San Antonio – Already champions and St. Mary’s University Hall of Famers, Leticia Morales-Bissaro and Stan Bonewitz will soon share another athletic achievement.

They are about to be enshrined together into the San Antonio Sports Hall of Fame.

Morales-Bissaro (B.A. ’86), a St. Mary’s icon from her days on the softball diamond, and Bonewitz (B.A. ’68), a baseball and basketball star for the Rattlers who went on to enjoy a legendary high school basketball coaching career, are part of the San Antonio Sports Hall of Fame Class of 2012, it was announced Monday during a press conference at the Dominion Country Club.

They join former San Antonio Spurs great Bruce Bowen, former NFL Pro Bowl player David Hill and Lt. Col. John Russell, a notable U.S. equestrian leader, in the comprising the latest class, which will be inducted into the San Antonio Sports Hall of Fame during a tribute on Fri., Feb. 10, 2012 at the Alamodome.

“It still hasn’t sunk in,” said Morales-Bissaro, who along with Bonewitz was a graduate of St. Gerard High School in San Antonio, of being part of the class. “It’s just a very prestigious award. When you win something like this, you can’t help but look back at your younger years and really reminisce on this.”

A legend in every sense of the word at St. Mary’s, Morales-Bissaro was the first St. Mary’s woman athlete inducted into the NAIA Hall of Fame and remains the only female Rattler to have her jersey number retired. She was also inducted into the National Hispanic Sports Hall of Fame in 2001.

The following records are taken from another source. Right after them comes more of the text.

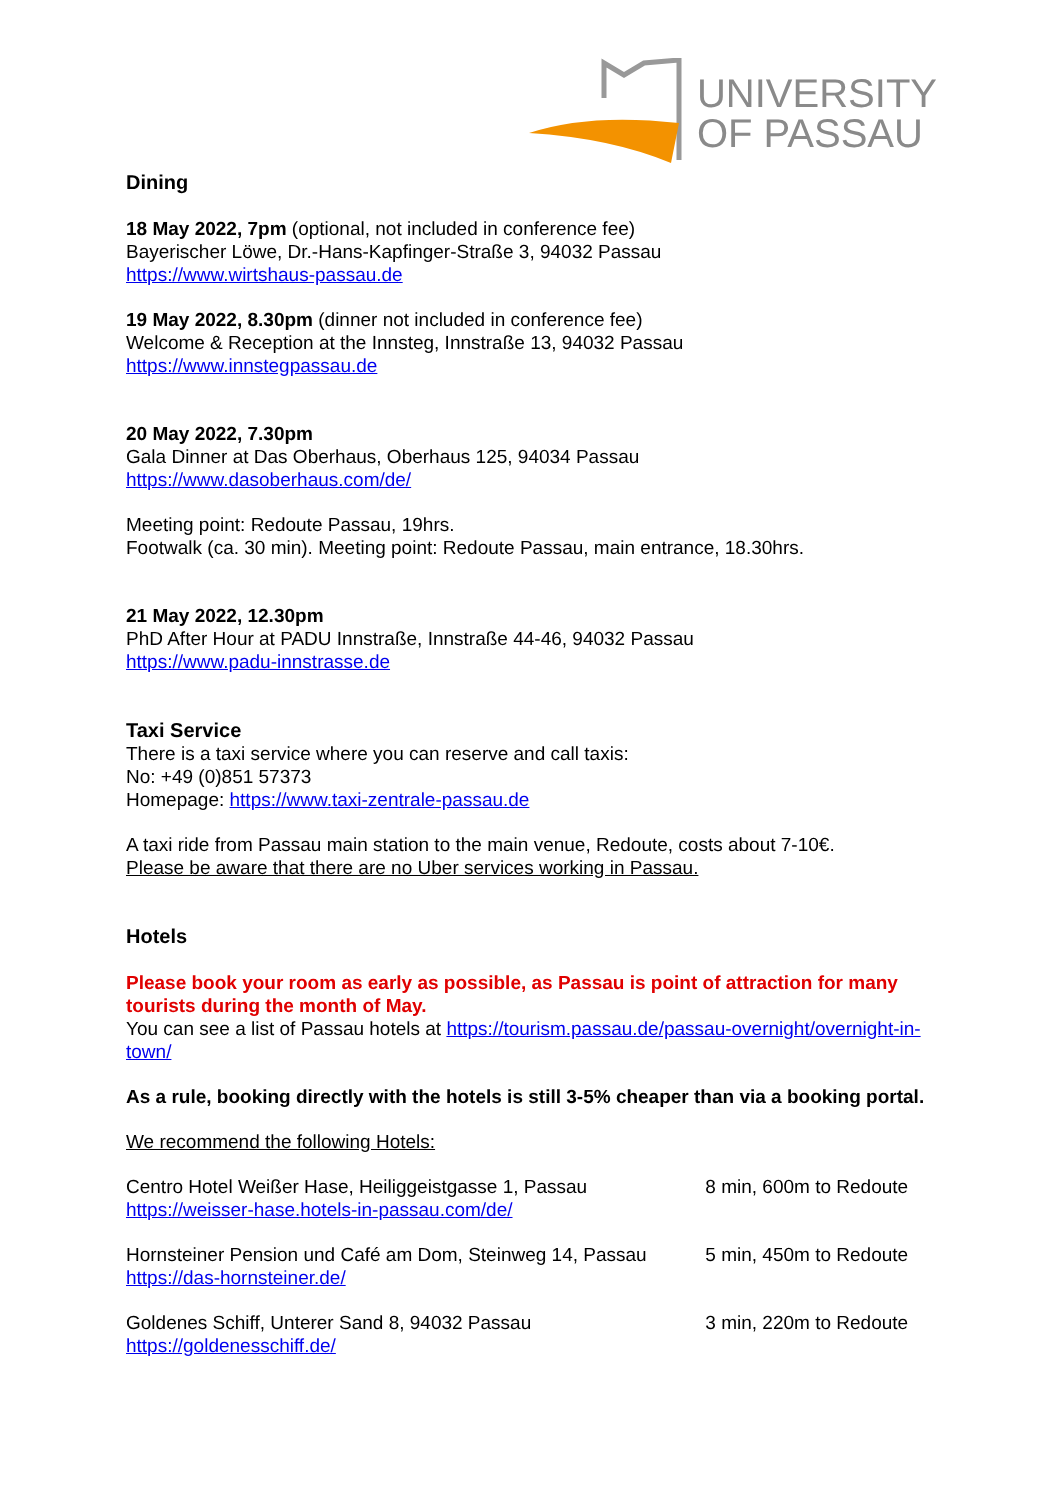UNIVERSITY
OF PASSAU
Dining
18 May 2022, 7pm (optional, not included in conference fee)
Bayerischer Löwe, Dr.-Hans-Kapfinger-Straße 3, 94032 Passau
https://www.wirtshaus-passau.de
19 May 2022, 8.30pm (dinner not included in conference fee)
Welcome & Reception at the Innsteg, Innstraße 13, 94032 Passau
https://www.innstegpassau.de
20 May 2022, 7.30pm
Gala Dinner at Das Oberhaus, Oberhaus 125, 94034 Passau
https://www.dasoberhaus.com/de/
Meeting point: Redoute Passau, 19hrs.
Footwalk (ca. 30 min). Meeting point: Redoute Passau, main entrance, 18.30hrs.
21 May 2022, 12.30pm
PhD After Hour at PADU Innstraße, Innstraße 44-46, 94032 Passau
https://www.padu-innstrasse.de
Taxi Service
There is a taxi service where you can reserve and call taxis:
No: +49 (0)851 57373
Homepage: https://www.taxi-zentrale-passau.de
A taxi ride from Passau main station to the main venue, Redoute, costs about 7-10€.
Please be aware that there are no Uber services working in Passau.
Hotels
Please book your room as early as possible, as Passau is point of attraction for many tourists during the month of May.
You can see a list of Passau hotels at https://tourism.passau.de/passau-overnight/overnight-in-town/
As a rule, booking directly with the hotels is still 3-5% cheaper than via a booking portal.
We recommend the following Hotels:
| Centro Hotel Weißer Hase, Heiliggeistgasse 1, Passau https://weisser-hase.hotels-in-passau.com/de/ | 8 min, 600m to Redoute |
| Hornsteiner Pension und Café am Dom, Steinweg 14, Passau https://das-hornsteiner.de/ | 5 min, 450m to Redoute |
| Goldenes Schiff, Unterer Sand 8, 94032 Passau https://goldenesschiff.de/ | 3 min, 220m to Redoute |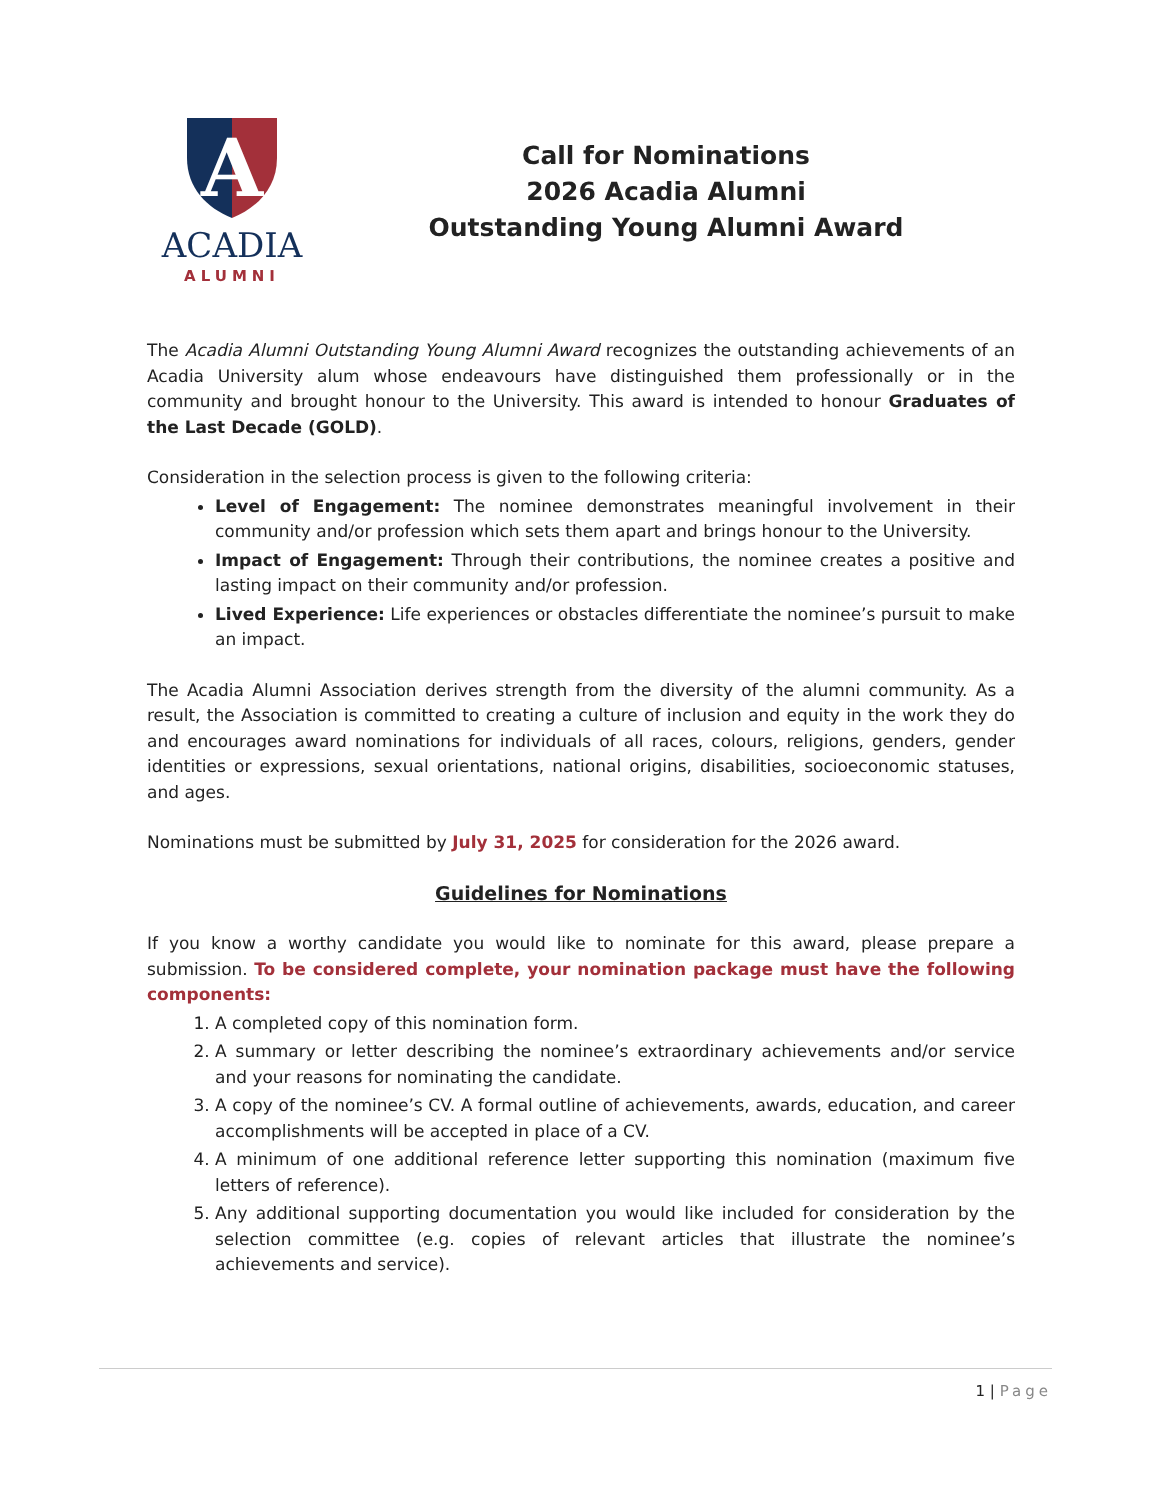A
ACADIA
ALUMNI
Call for Nominations
2026 Acadia Alumni
Outstanding Young Alumni Award
The Acadia Alumni Outstanding Young Alumni Award recognizes the outstanding achievements of an Acadia University alum whose endeavours have distinguished them professionally or in the community and brought honour to the University. This award is intended to honour Graduates of the Last Decade (GOLD).
Consideration in the selection process is given to the following criteria:
Level of Engagement: The nominee demonstrates meaningful involvement in their community and/or profession which sets them apart and brings honour to the University.
Impact of Engagement: Through their contributions, the nominee creates a positive and lasting impact on their community and/or profession.
Lived Experience: Life experiences or obstacles differentiate the nominee’s pursuit to make an impact.
The Acadia Alumni Association derives strength from the diversity of the alumni community. As a result, the Association is committed to creating a culture of inclusion and equity in the work they do and encourages award nominations for individuals of all races, colours, religions, genders, gender identities or expressions, sexual orientations, national origins, disabilities, socioeconomic statuses, and ages.
Nominations must be submitted by July 31, 2025 for consideration for the 2026 award.
Guidelines for Nominations
If you know a worthy candidate you would like to nominate for this award, please prepare a submission. To be considered complete, your nomination package must have the following components:
1. A completed copy of this nomination form.
2. A summary or letter describing the nominee’s extraordinary achievements and/or service and your reasons for nominating the candidate.
3. A copy of the nominee’s CV. A formal outline of achievements, awards, education, and career accomplishments will be accepted in place of a CV.
4. A minimum of one additional reference letter supporting this nomination (maximum five letters of reference).
5. Any additional supporting documentation you would like included for consideration by the selection committee (e.g. copies of relevant articles that illustrate the nominee’s achievements and service).
1 | Page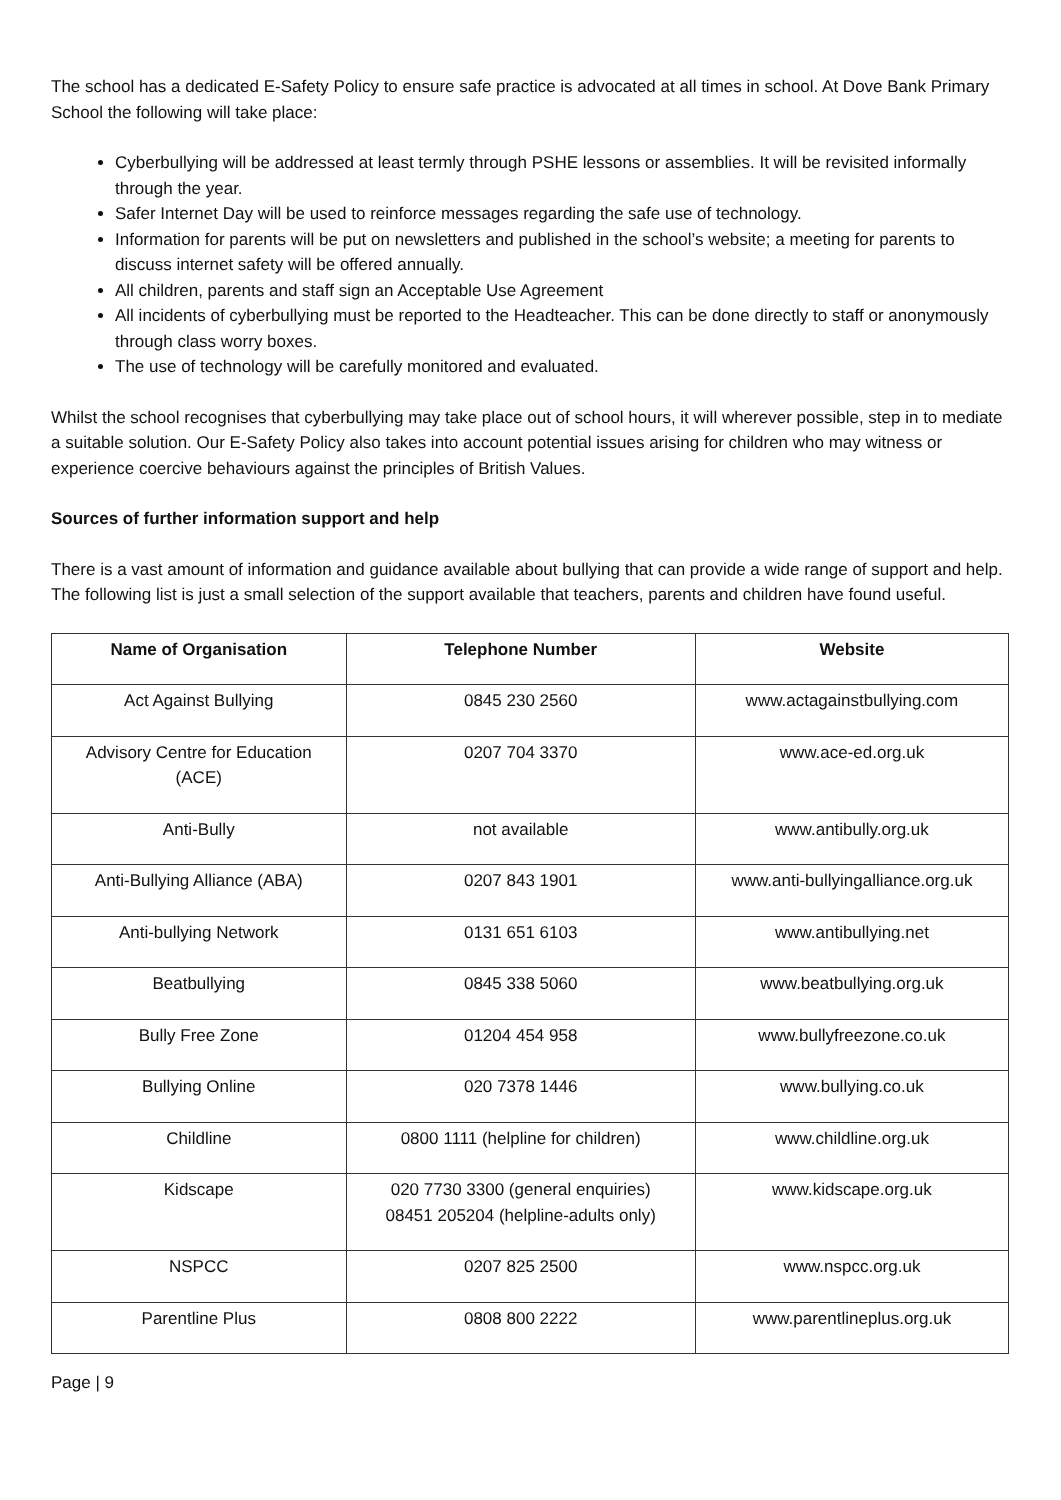The school has a dedicated E-Safety Policy to ensure safe practice is advocated at all times in school. At Dove Bank Primary School the following will take place:
Cyberbullying will be addressed at least termly through PSHE lessons or assemblies. It will be revisited informally through the year.
Safer Internet Day will be used to reinforce messages regarding the safe use of technology.
Information for parents will be put on newsletters and published in the school’s website; a meeting for parents to discuss internet safety will be offered annually.
All children, parents and staff sign an Acceptable Use Agreement
All incidents of cyberbullying must be reported to the Headteacher. This can be done directly to staff or anonymously through class worry boxes.
The use of technology will be carefully monitored and evaluated.
Whilst the school recognises that cyberbullying may take place out of school hours, it will wherever possible, step in to mediate a suitable solution. Our E-Safety Policy also takes into account potential issues arising for children who may witness or experience coercive behaviours against the principles of British Values.
Sources of further information support and help
There is a vast amount of information and guidance available about bullying that can provide a wide range of support and help. The following list is just a small selection of the support available that teachers, parents and children have found useful.
| Name of Organisation | Telephone Number | Website |
| --- | --- | --- |
| Act Against Bullying | 0845 230 2560 | www.actagainstbullying.com |
| Advisory Centre for Education (ACE) | 0207 704 3370 | www.ace-ed.org.uk |
| Anti-Bully | not available | www.antibully.org.uk |
| Anti-Bullying Alliance (ABA) | 0207 843 1901 | www.anti-bullyingalliance.org.uk |
| Anti-bullying Network | 0131 651 6103 | www.antibullying.net |
| Beatbullying | 0845 338 5060 | www.beatbullying.org.uk |
| Bully Free Zone | 01204 454 958 | www.bullyfreezone.co.uk |
| Bullying Online | 020 7378 1446 | www.bullying.co.uk |
| Childline | 0800 1111 (helpline for children) | www.childline.org.uk |
| Kidscape | 020 7730 3300 (general enquiries) 08451 205204 (helpline-adults only) | www.kidscape.org.uk |
| NSPCC | 0207 825 2500 | www.nspcc.org.uk |
| Parentline Plus | 0808 800 2222 | www.parentlineplus.org.uk |
Page | 9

She took St. Mary’s to a national championship in softball in 1986, winning the NAIA national crown with a record-setting performance that has stood the test of time. She still holds numerous national tournament records, including most strikeouts (65), most complete games (8), most appearances (8) and most wins (7).

A four-time letter-winner, Morales-Bissaro finished with 667 career strikeouts from 1983-1986 and was the team’s Most Valuable Player all four years. She is now the Associate Director of Undergraduate Admission at St. Mary’s, where her daughter, Maricela Bissaro, a sophomore, wears her mother’s temporarily unretired No. 24 for the softball team.

A high-school coaching legend in the state of Texas, Bonewitz won 708 games over his 36 years as a high school basketball coach. He led East Central High School of San Antonio to the Class 5A state championship and a perfect 35-0 record in 1994-1995.

A four-year baseball and basketball player at St. Mary’s in the 1960s, Bonewitz was best known for the creative style of play he instilled at East Central, where he coached for 24 seasons before retiring in 2005. Pressing on defense and running on offense, Bonewitz’s teams made a habit of running the opposition out of the gym.

As a player at St. Mary’s, Bonewitz was an impact performer from the start on the hardwood, averaging 9.3 points and 7.8 rebounds as a freshman. But basketball wasn’t always his primary passion.

“I really enjoyed playing baseball,” said Bonewitz, who played for a pair of St. Mary’s Hall of Fame coaches, Ed Messbarger (basketball) and Elmer Kosub (baseball). “But coaching, I liked basketball. It’s more constant activity, more creativity. In baseball, I liked the crack of the bat. I watch it on television. But basketball, in our system they have a chance to improvise, be a little more creative. It made it fun for them, and I think today’s players have that ability.”

Clearly, so, too, did Bonewitz and Morales-Bissaro.